Tokenization

Basic Usage of PKTokenizer

ParseKit provides general-purpose string tokenization services through the PKTokenizer and PKToken classes. Cocoa developers will be familiar with the NSScanner class provided by the Foundation Framework which provides a similar service. However, the PKTokenizer class is much easier to use for many common tokenization tasks, and offers powerful configuration options if the default tokenization behavior doesn’t match your needs.

PKTokenizer
+ (id)tokenizerWithString:(NSString *)s;

- (PKToken *)nextToken;
...

To use PKTokenizer, create an instance with an NSString object and retrieve a series of PKToken objects as you repeatedly call the -nextToken method. The EOFToken singleton signals the end.

- **Goals**:
**1.** From the ParseKit tokenization page, return the text between "ParseKit provides general-purpose" and "match your needs.", inclusive.
**2.** In the ParseKit tokenization page, list every identifier that begins with "PK" or "NS".
**3.** Write what comes next in the ParseKit tokenization page, starting after its final sentence.

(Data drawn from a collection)

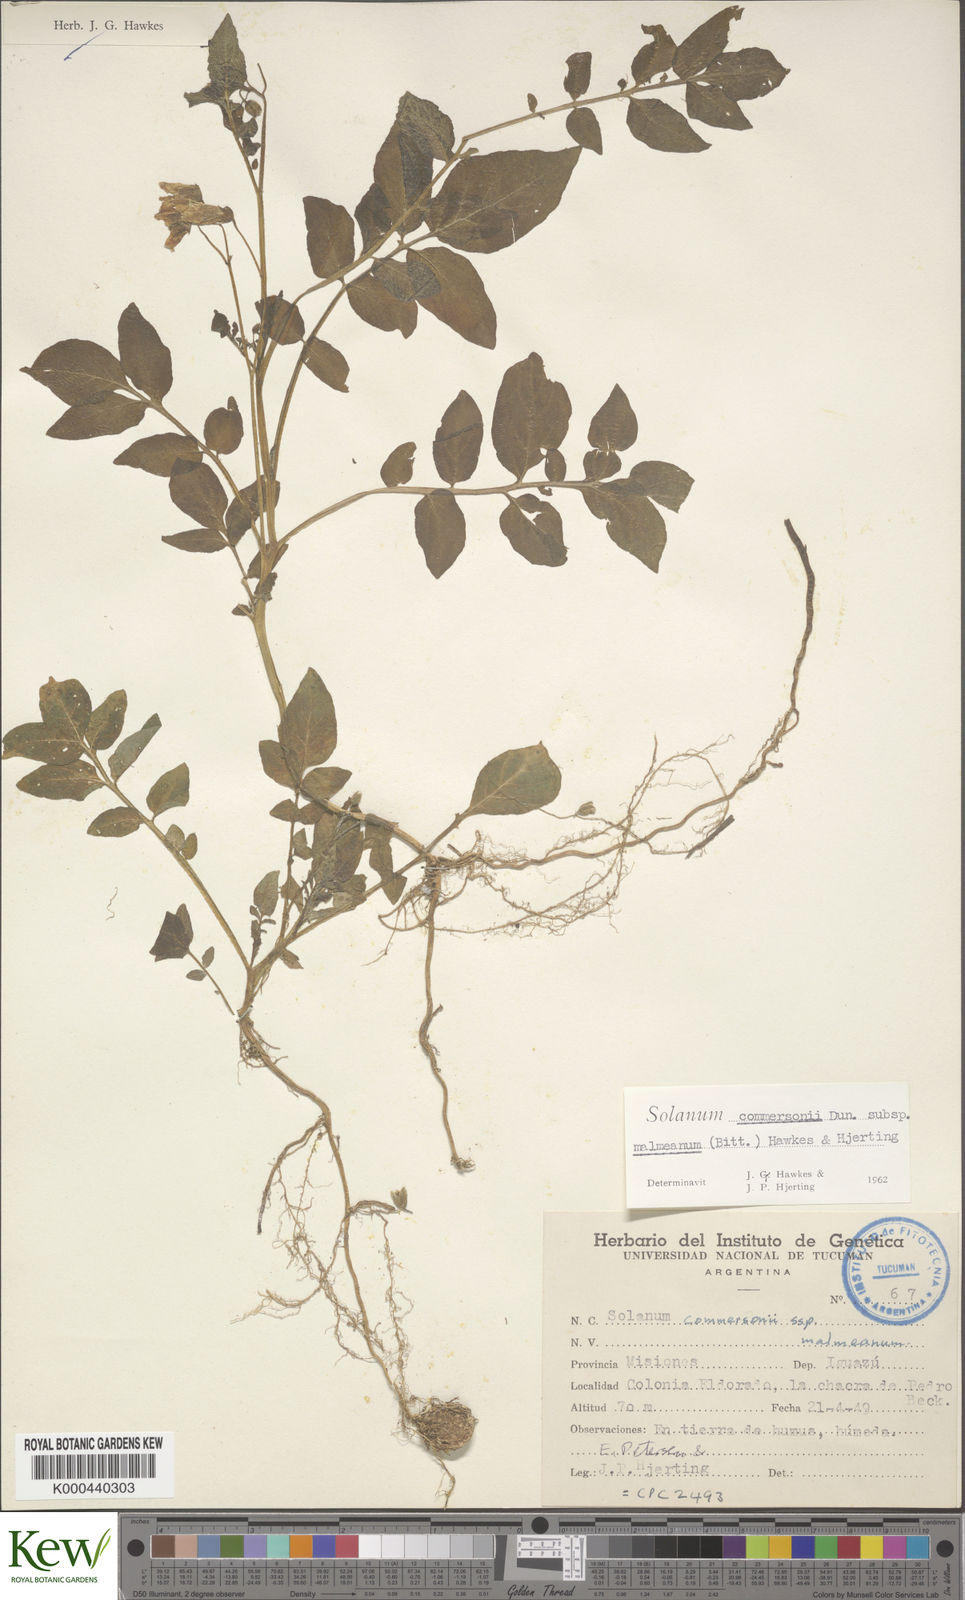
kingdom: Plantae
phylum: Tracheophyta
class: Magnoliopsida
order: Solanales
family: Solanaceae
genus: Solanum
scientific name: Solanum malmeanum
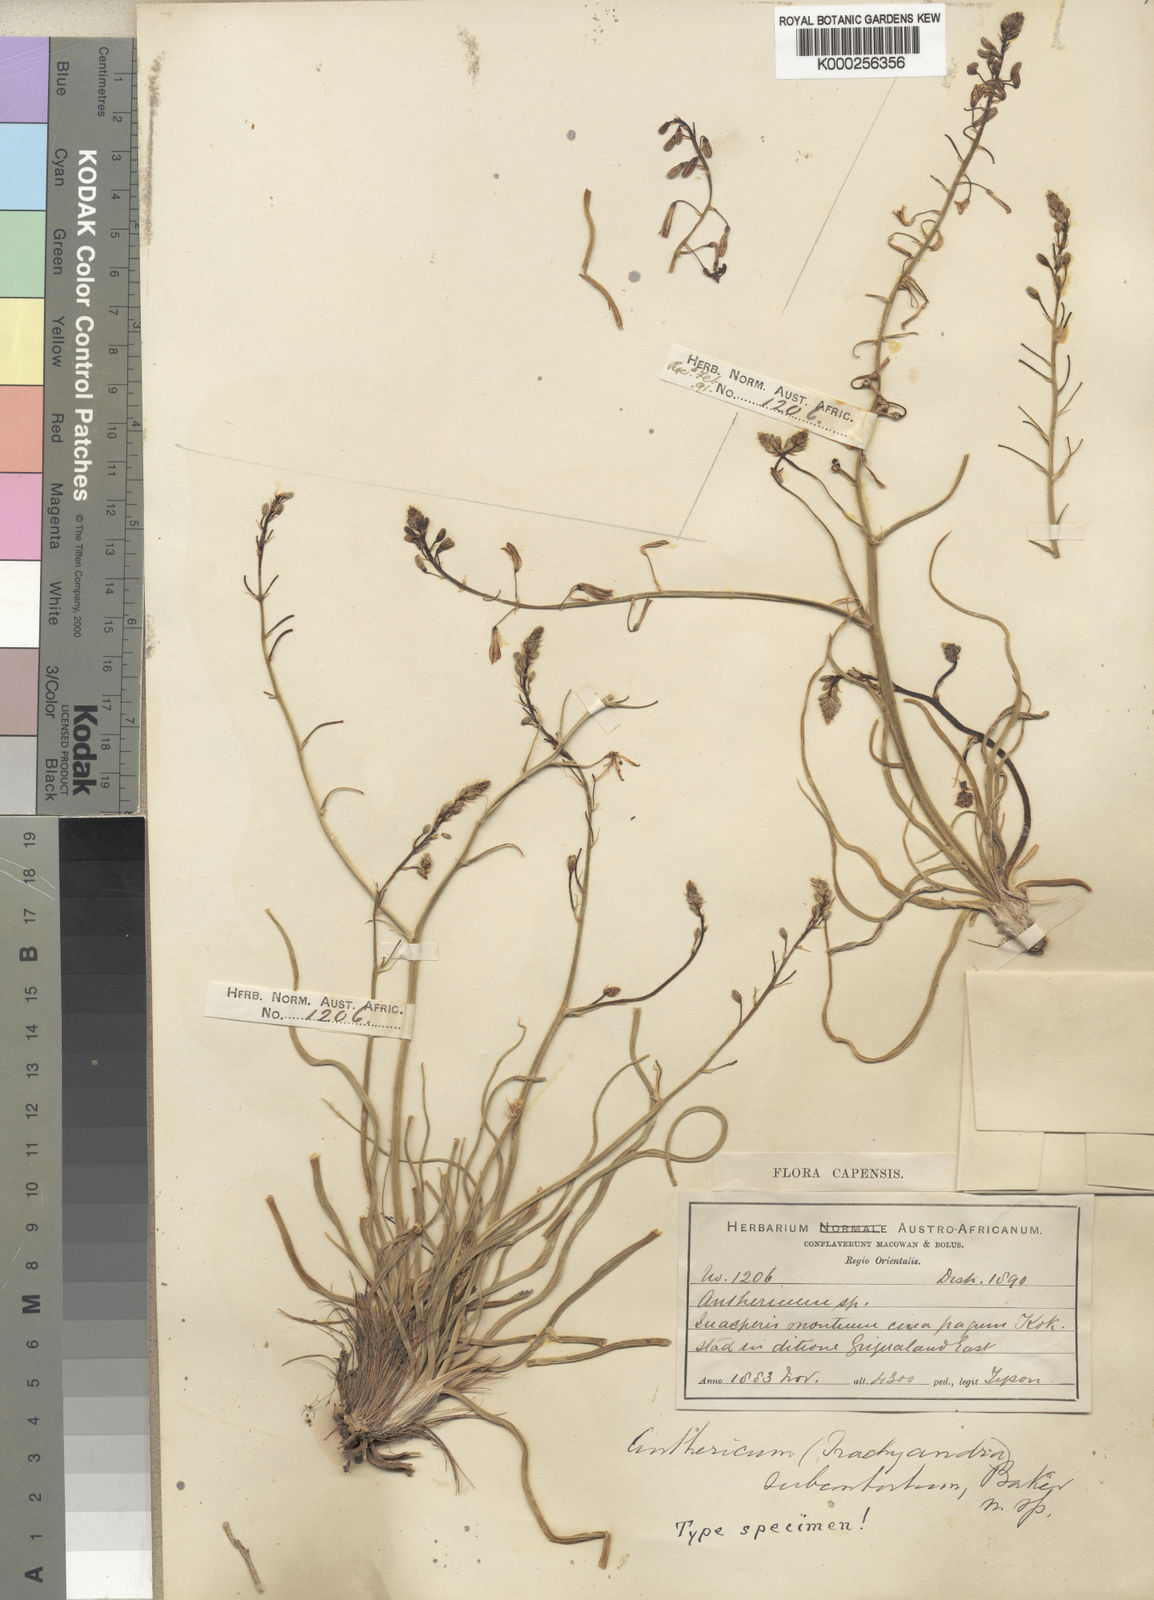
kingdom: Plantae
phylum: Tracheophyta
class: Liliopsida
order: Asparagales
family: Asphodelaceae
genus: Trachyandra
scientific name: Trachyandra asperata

- **Responses by task**:
**1.**
ParseKit provides general-purpose string tokenization services through the PKTokenizer and PKToken classes. Cocoa developers will be familiar with the NSScanner class provided by the Foundation Framework which provides a similar service. However, the PKTokenizer class is much easier to use for many common tokenization tasks, and offers powerful configuration options if the default tokenization behavior doesn’t match your needs.

**2.** PKTokenizer, PKToken, NSScanner, NSString

**3.**
NSString *s = @"2 != -47. /* comment */ Blast-off!! 'Woo-hoo!' // comment";
PKTokenizer *t = [PKTokenizer tokenizerWithString:s];
PKToken *eof = [PKToken EOFToken];
PKToken *tok = nil;
while ((tok = [t nextToken]) != eof) {
    NSLog(@"(%@) (%.1f) : %@", 
        tok.stringValue, tok.floatValue, [tok debugDescription]);
}

Outputs:

(2) (2.0) : <Number «2»>
(!=) (0.0) : <Symbol «!=»>
(-47) (-47.0) : <Number «-47»>
(.) (0.0) : <Symbol «.»>
(Blast-off) (0.0) : <Word «Blast-off»>
(!) (0.0) : <Symbol «!»>
(!) (0.0) : <Symbol «!»>
('Woo-hoo!') (0.0) : <Quoted String «'Woo-hoo!'»>

Each PKToken object returned has a stringValue, a floatValue and a tokenType. The tokenType is and enum value type called PKTokenType with possible values of:

  • PKTokenTypeWord
  • PKTokenTypeNumber
  • PKTokenTypeQuotedString
  • PKTokenTypeSymbol
  • PKTokenTypeWhitespace
  • PKTokenTypeComment
  • PKTokenTypeDelimitedString

PKTokens also have corresponding BOOL properties for convenience (isWord, isNumber, etc.)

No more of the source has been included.